-------- Exercise text

Overflow behaviour of Double64 does not match Float64
Please re-open this issue:
The root cause seems to be in DoubleFloats:
julia> Double64(1e300)^2
NaN
julia> Float64(1e300)^2
Inf
Originally posted by @KlausC in https://github.com/JuliaMath/DoubleFloats.jl/issues/149#issuecomment-1133882519
A fix could look like so: in DoubleFloats/src/math/errorfree.jl:120
"""
two_hilo_sum(a, b)
*unchecked* requirement `|a| ≥ |b|`
Computes `s = fl(a+b)` and `e = err(a+b)`.
"""
@inline function two_hilo_sum(a::T, b::T) where {T<:FloatWithFMA}
isfinite(b) || return a, a
s = a + b
e = b - (s - a)
return s, e
end
This is a deep, heavily called function. I need to see if there is a way to resolve the issue that is less impactful.
Fortunately, this anomaly is not pervasive.
julia> exp(Double64(1e300))
Inf
julia> tanpi(Double64(1/2))
Inf
If the behavior is limited to one or just a few functions, it makes more sense to trap this case within ^ etc. I am checking other functions for the same behavior.
This issue is based in a corner case for multiplication or squaring, when the magnitudes get huge:
julia> a=Double64(sqrt(floatmax(Float64)))
1.3407807929942596e154
julia> a*a
1.7976931348623155e308
julia> a=Double64(1.000000000000001*sqrt(floatmax(Float64)))
1.340780792994261e154
julia> a*a
NaN
The next step is looking into this more deeply.
omitted
I think, the issue is with all base operations (+, -, *, /), which all return NaN in cases when they should return Inf or -Inf.
``
julia> a = floatmax(Double64)
1.7976931348623157e308
julia> a + a NaN
julia> -a - a NaN
julia> a * a NaN
julia> a / Double64(0.0) Inf
julia> a / (1/a) NaN
julia> 1/a 5.562684646268003e-309`
That is clear, and helpful.
I found the problem -- when the result is Inf the Double64 computation can result in HILO(result) == (Inf, -Inf) [or (-Inf, Inf) which prints as NaN when it should print as HI(result). I need to see if this is enough or if the result must be remade to the general form used in the package (Inf, NaN) or (-Inf, NaN) to work in carry through calculations.

----------------
-------- Data extract

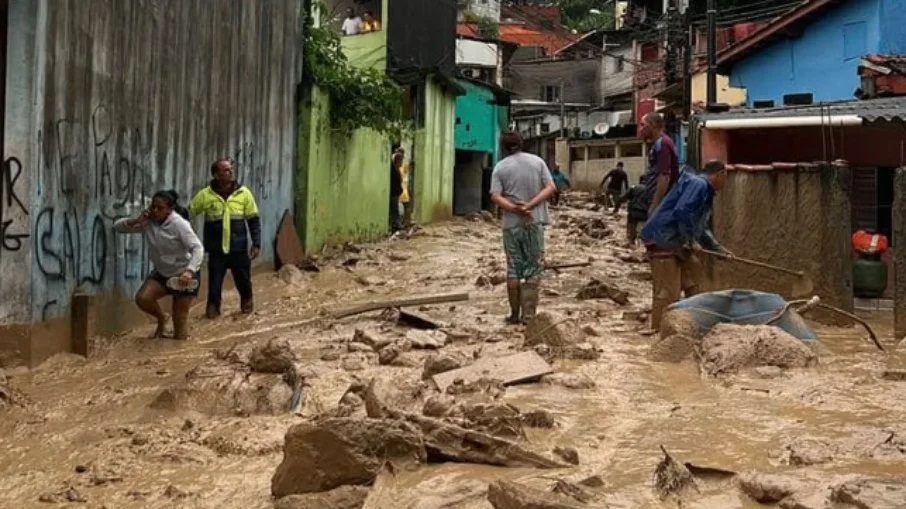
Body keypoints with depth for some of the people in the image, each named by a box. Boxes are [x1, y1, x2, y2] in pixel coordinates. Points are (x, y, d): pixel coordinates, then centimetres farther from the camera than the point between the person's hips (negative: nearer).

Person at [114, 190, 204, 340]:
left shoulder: (179, 224, -23)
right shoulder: (147, 222, -7)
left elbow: (197, 248, -30)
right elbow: (117, 226, -4)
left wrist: (189, 271, -46)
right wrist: (136, 220, -23)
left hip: (183, 276, -5)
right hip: (161, 274, 5)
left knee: (180, 319, -3)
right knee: (142, 298, -19)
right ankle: (161, 319, 12)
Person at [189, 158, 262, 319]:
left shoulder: (244, 193, -1)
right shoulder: (205, 195, -4)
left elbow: (254, 220, 4)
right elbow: (187, 214, 2)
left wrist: (256, 243, -1)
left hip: (239, 249, 1)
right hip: (216, 250, -1)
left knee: (243, 280, 11)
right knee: (214, 283, 2)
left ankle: (247, 303, 38)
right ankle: (213, 308, 23)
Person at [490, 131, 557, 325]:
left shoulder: (500, 167, -1)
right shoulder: (537, 161, 4)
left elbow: (495, 197, -12)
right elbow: (550, 188, -4)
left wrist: (515, 209, -18)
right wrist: (529, 206, -12)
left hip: (511, 224, 0)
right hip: (535, 222, 0)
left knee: (513, 268, 8)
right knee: (534, 268, 5)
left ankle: (515, 314, 13)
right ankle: (528, 314, 0)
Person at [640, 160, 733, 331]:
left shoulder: (705, 191, 21)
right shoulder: (697, 184, -12)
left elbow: (702, 229, 29)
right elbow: (682, 212, -26)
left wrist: (719, 249, 27)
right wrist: (690, 242, -18)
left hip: (676, 242, 11)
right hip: (662, 239, -11)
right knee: (668, 292, -12)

----------------

## Activities
1. In the Double64 overflow thread, which base operations are said to return NaN when they should return Inf or -Inf?
2. Rewrite the paragraph of the Double64 overflow thread that begins "I found the problem" as a shorter version that keeps its main facts.
3. Carry on the Double64 overflow thread from its last post.

## Responses for each task
1. All four base operations: +, -, *, and /.

2. When a Double64 result is Inf, the computation can yield HILO(result) equal to (Inf, -Inf) or (-Inf, Inf), which prints as NaN instead of HI(result). It still has to be checked whether fixing this is enough, or whether the result must be rebuilt in the package's general form, (Inf, NaN) or (-Inf, NaN), for carry-through calculations.

3.
THIS IS INCORRECT, see next
The results need to be remade -- or something else modified
julia> exp(Double64(Inf))
Inf
julia> exp(Double64((Inf,-Inf)) # !! incorrect initialization
NaN
julia> dump(ans)
Double64
hi: Float64 NaN
lo: Float64 NaN
Ignore last comment --
julia> b=Double64(Inf,-Inf)
Inf
julia> HILO(b)
(Inf, -Inf)
julia> exp(b)
Inf
still though, there is the problem you highlighted .. and unfortunately not a string display issue
a = floatmax(Float64)
b = floatmax(Double64)
julia> a = floatmax(Float64)
1.7976931348623157e308
julia> b = floatmax(Double64)
1.7976931348623157e308
julia> a+a
Inf
julia> b+b
NaN
julia> HILO(ans)
(NaN, NaN)
I think we must first make the base operation correct. The exp example should be considered later.
julia> d = Double64(Inf, -Inf)
Inf
julia> d + d
NaN
julia>
julia> d = Double64(Inf, Inf)
Inf
julia> d + d
NaN
It appears that I have to check for Inf after the initial arithmetic operation (establishing the HI part) and return that immediately in the event it is +/- Inf (or NaN .. although that will propagate). This changes the routines in op_dddd_dd.jl and probably those where one of the args is dd and the other Float64 (although I have not checked yet).
I agree. Question is where to insert the checks to avoid runtime regression afa possible.
I my experience the intermediate terms are "contaminated" with NaN , when operations like Inf - Inf are induced.
the obvious place is to change (and similarly for sub_, mul_ dvi_)
@inline function add_dddd_dd(x::Tuple{T,T}, y::Tuple{T,T}) where T<:IEEEFloat
xhi, xlo = x
yhi, ylo = y
hi, lo = two_sum(xhi, yhi)
thi, tlo = two_sum(xlo, ylo)
c = lo + thi
hi, lo = two_hilo_sum(hi, c)
c = tlo + lo
hi, lo = two_hilo_sum(hi, c)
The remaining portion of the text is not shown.